Pejabat yang menolak disebutkan namanya itu mengatakan, beberapa bentrokan terberat dan jumlah kematian tertinggi terjadi di wilayah Kurdi Iran di barat laut Iran, sebuah wilayah separatis Kurdi telah aktif. Telah terjadi letusan kekerasan selama gelombang kerusuhan sebelumnya.
Otoritas Iran semakin menunjuk jari ke kekuatan asing atas kerusuhan tersebut, menuduh rival geopolitik lama – terutama Israel dan AS – sebagai pihak yang memicu ketidakstabilan dan mengarahkan operasi di lapangan.
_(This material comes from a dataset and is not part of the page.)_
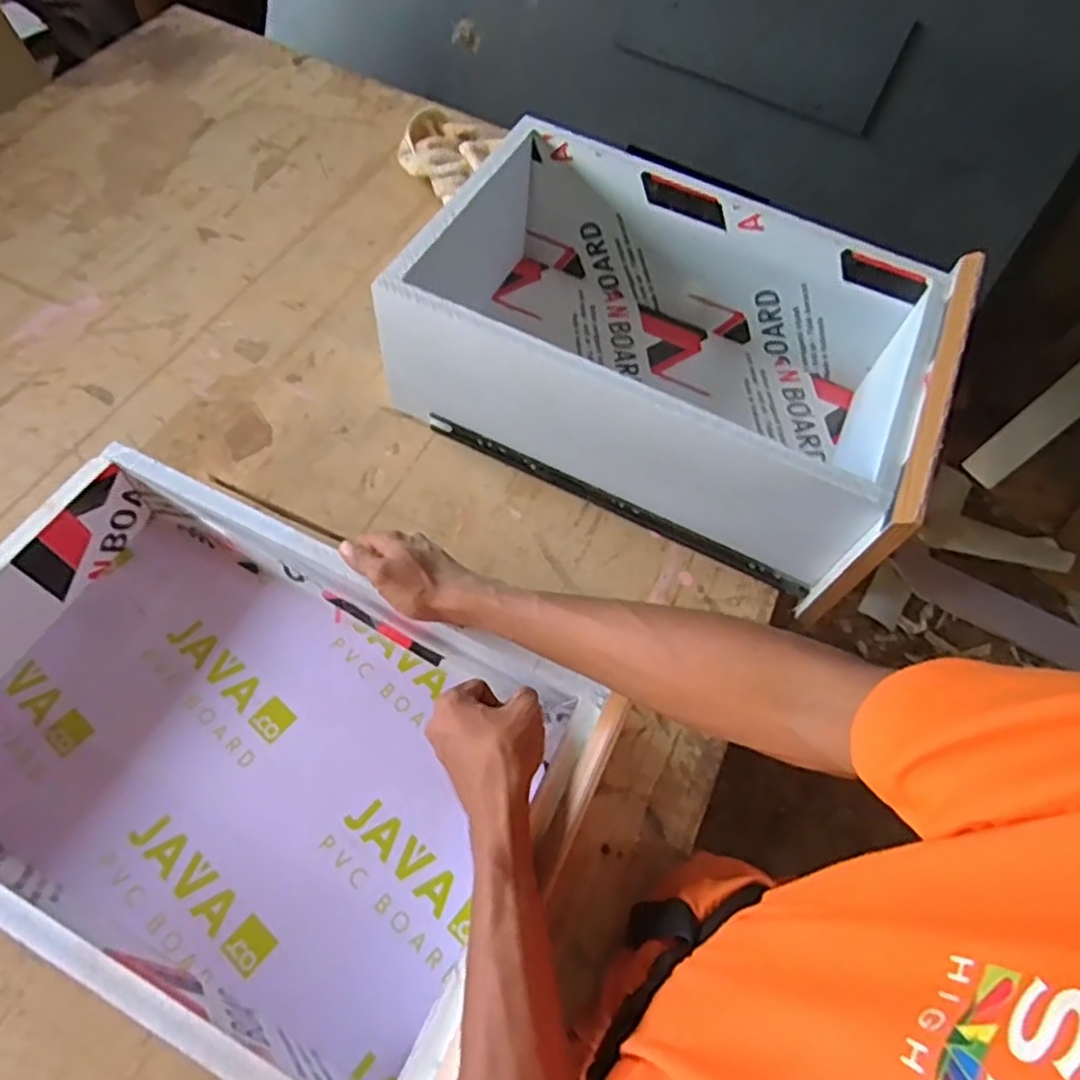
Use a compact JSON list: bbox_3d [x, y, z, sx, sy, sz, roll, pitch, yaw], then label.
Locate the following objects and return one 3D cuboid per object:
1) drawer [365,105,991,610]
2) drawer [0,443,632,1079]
[{"bbox_3d":[0.122,-0.211,0.755,0.545,0.174,0.352,25,61,10],"label":"drawer"},{"bbox_3d":[-0.236,0.163,0.553,0.518,0.118,0.333,30,62,13],"label":"drawer"}]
Pemimpin Tertinggi Iran, Ayatollah Ali Khamenei, mengatakan aktor-aktor yang terkait dengan Amerika Serikat dan Israel bertanggung jawab atas pembunuhan "beberapa ribu" orang selama protes anti-pemerintah selama beberapa minggu di negara tersebut.
"Mereka yang terkait dengan Israel dan AS menyebabkan kerusakan besar dan menewaskan beberapa ribu orang," kata Khamenei pada Sabtu (17/1/2026), melansir Al Jazeera.
Ia menuduh kedua negara tersebut terlibat langsung dalam kekerasan tersebut, dan menyebut Presiden AS Donald Trump sebagai "kriminal".
"Pemberontakan anti-Iran terbaru berbeda karena presiden AS secara pribadi terlibat," media pemerintah Iran mengutip pernyataannya.
Khamenei memperingatkan, meskipun Iran akan menghindari eskalasi di luar perbatasannya, mereka yang dianggap bertanggung jawab akan menghadapi konsekuensi.
“Kami tidak akan menyeret negara ini ke dalam perang, tetapi kami tidak akan membiarkan penjahat domestik atau internasional lolos tanpa hukuman,” katanya.
Sementara itu, kelompok hak asasi manusia yang berbasis di AS, HRANA, mengatakan 3.000 orang lainnya telah tewas dalam protes tersebut. Hingga saat ini, para pejabat Iran telah secara terbuka mengakui ratusan kematian, termasuk anggota pasukan keamanan.